Output all entries exactly as they appear and skip the pictures.

[Data items]

____________________

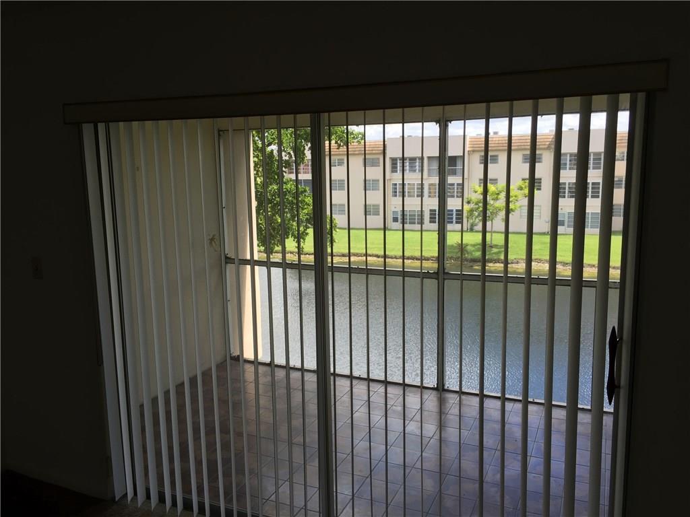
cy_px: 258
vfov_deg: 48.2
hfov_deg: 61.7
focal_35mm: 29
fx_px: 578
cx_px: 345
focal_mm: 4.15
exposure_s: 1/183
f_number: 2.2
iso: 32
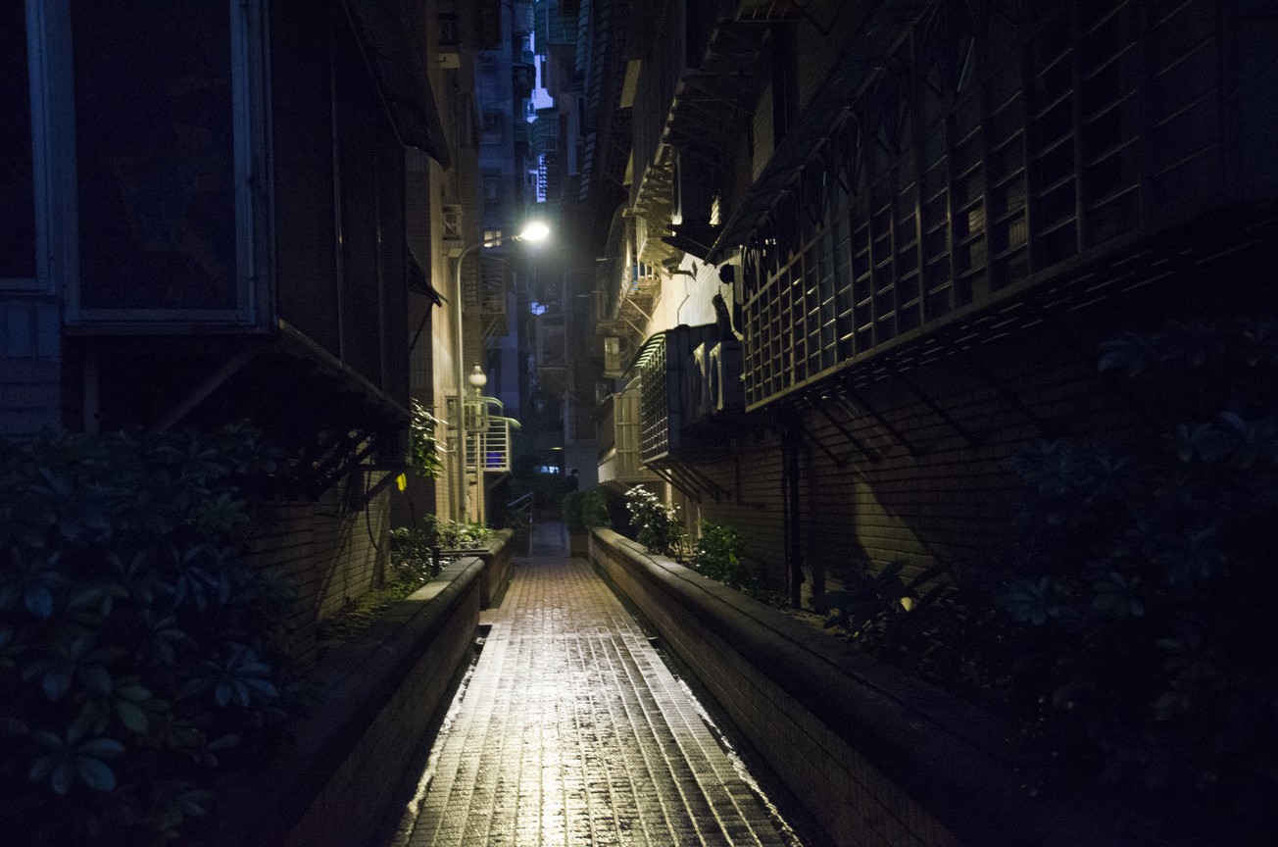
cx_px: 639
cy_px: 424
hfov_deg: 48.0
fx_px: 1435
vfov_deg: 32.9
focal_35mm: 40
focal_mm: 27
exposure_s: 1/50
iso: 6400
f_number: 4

____________________

RESULT OF THIS TASK →
cy_px: 258
vfov_deg: 48.2
hfov_deg: 61.7
focal_35mm: 29
fx_px: 578
cx_px: 345
focal_mm: 4.15
exposure_s: 1/183
f_number: 2.2
iso: 32
cx_px: 639
cy_px: 424
hfov_deg: 48.0
fx_px: 1435
vfov_deg: 32.9
focal_35mm: 40
focal_mm: 27
exposure_s: 1/50
iso: 6400
f_number: 4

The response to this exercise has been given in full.